Así pues, la primera referencia detallada acerca de estas púas provienen del obstinado cerco al que Gaio Julio César sometió a la ciudad gala de Alesia, en la que dio término a la resistencia de Vercingétorix y, con su derrota, la de toda la nación gala. En esta ocasión, los miles y miles de TRIBVLI con que sembraron toda la línea de circunvalación que rodeaba la población asediada se vieron suplementados por una variante más taimada denominada STIMVLI, la cual podemos ver en el gráfico superior, en obvia y jocosa referencia a lo que se sentía cuando algún desgraciado pisaba uno de ellos. Como vemos, el STIMVLI era una pequeña estaca puntiaguda en cuyo extremo superior llevaba clavada una pica rematada en forma de arpón y cuya finalidad era dificultar la extracción una vez clavada en el pie. En el centro se ha realizado una recreación de su apariencia una vez clavado en el suelo, de forma que solo emergía la pica que, rodeada de hierbas mucho más altas, sería totalmente invisible. A la derecha vemos dos variantes de estos STIMVLI: uno iba provisto de dos petos extremadamente puntiagudos sujetos con grapas de hierro a la estaca mientras que el otro muestra un peto soldado a un casquillo. De las tres variantes mostradas, los romanos fabricaron decenas de miles y fueron sembradas con tal densidad que era difícil avanzar sin clavarse uno en un pie con el resultado que podemos suponer.

^^^^^^^^^^^^^^^^

- [Instrucción] Convierte en una lista breve, por favor, el párrafo del texto sobre el asedio de Alesia que comienza con «Así pues, la primera referencia», sin perder sus datos principales.

- [Datos proporcionados]

^^^^^^^^^^^^^^^^

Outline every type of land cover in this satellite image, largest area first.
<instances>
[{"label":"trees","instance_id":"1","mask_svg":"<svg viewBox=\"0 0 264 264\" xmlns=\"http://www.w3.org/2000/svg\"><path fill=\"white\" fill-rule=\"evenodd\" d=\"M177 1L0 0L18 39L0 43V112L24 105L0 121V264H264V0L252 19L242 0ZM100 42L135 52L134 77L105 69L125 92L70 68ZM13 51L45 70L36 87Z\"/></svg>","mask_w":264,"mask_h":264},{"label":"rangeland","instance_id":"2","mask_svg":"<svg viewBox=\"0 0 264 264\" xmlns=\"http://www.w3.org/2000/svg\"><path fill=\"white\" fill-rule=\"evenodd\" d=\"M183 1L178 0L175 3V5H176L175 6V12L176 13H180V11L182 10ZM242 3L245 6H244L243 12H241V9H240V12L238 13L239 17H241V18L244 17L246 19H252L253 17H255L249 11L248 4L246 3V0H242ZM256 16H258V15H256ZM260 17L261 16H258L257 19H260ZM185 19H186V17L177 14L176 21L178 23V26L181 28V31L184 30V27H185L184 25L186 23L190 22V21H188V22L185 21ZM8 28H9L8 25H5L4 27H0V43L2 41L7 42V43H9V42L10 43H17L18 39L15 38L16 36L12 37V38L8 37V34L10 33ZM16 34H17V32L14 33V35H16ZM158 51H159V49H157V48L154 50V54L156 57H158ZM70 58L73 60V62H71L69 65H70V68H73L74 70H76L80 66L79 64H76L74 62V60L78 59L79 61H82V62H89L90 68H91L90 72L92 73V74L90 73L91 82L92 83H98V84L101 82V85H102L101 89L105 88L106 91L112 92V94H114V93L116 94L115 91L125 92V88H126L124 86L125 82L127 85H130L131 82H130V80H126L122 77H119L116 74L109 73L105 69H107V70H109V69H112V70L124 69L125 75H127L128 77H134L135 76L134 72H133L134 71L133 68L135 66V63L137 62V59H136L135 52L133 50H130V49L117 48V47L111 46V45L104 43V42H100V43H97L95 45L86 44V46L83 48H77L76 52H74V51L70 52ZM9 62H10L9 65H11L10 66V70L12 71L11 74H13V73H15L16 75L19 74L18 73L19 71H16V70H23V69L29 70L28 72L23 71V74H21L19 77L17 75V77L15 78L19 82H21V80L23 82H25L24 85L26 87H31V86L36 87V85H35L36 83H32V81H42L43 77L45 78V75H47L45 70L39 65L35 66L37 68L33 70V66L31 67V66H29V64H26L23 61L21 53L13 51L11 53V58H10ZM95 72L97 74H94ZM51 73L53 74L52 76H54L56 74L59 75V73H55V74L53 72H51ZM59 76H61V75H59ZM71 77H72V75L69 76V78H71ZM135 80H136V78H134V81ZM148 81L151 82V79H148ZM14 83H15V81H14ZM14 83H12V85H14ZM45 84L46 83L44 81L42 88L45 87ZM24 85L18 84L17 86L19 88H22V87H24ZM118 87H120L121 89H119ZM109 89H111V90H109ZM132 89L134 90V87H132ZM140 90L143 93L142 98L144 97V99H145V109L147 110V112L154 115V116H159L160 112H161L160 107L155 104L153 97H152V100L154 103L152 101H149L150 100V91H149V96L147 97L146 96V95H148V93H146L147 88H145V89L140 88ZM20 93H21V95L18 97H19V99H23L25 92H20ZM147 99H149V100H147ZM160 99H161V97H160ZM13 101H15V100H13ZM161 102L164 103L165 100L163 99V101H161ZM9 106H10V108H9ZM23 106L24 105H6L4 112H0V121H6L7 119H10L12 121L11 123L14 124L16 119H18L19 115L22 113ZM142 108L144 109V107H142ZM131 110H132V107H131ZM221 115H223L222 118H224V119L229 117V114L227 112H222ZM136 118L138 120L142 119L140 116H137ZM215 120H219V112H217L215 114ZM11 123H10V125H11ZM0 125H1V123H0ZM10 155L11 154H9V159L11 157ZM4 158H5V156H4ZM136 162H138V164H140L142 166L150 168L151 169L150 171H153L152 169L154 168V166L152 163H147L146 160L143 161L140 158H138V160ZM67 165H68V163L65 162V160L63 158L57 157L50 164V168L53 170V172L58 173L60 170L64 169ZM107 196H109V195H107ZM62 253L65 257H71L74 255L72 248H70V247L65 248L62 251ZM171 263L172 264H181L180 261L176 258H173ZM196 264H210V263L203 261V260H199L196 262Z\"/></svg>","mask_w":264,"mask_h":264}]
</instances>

^^^^^^^^^^^^^^^^

- [Resultado]
- La primera referencia detallada a estas púas procede del cerco de Julio César a la ciudad gala de Alesia, donde derrotó a Vercingétorix y, con él, a toda la nación gala.
- Miles de TRIBVLI cubrieron la línea de circunvalación en torno a la ciudad, complementados por una variante más taimada, los STIMVLI, cuyo nombre alude a lo que sentía quien pisaba uno.
- El STIMVLI era una pequeña estaca puntiaguda con una pica en forma de arpón clavada en su extremo superior, pensada para dificultar la extracción una vez hundida en el pie.
- Clavado en el suelo, solo asomaba la pica, que quedaba invisible entre hierbas mucho más altas.
- Hubo variantes: una con dos petos muy puntiagudos sujetos a la estaca con grapas de hierro y otra con un peto soldado a un casquillo.
- Los romanos fabricaron decenas de miles de las tres variantes y las sembraron con tal densidad que era difícil avanzar sin clavarse una en un pie.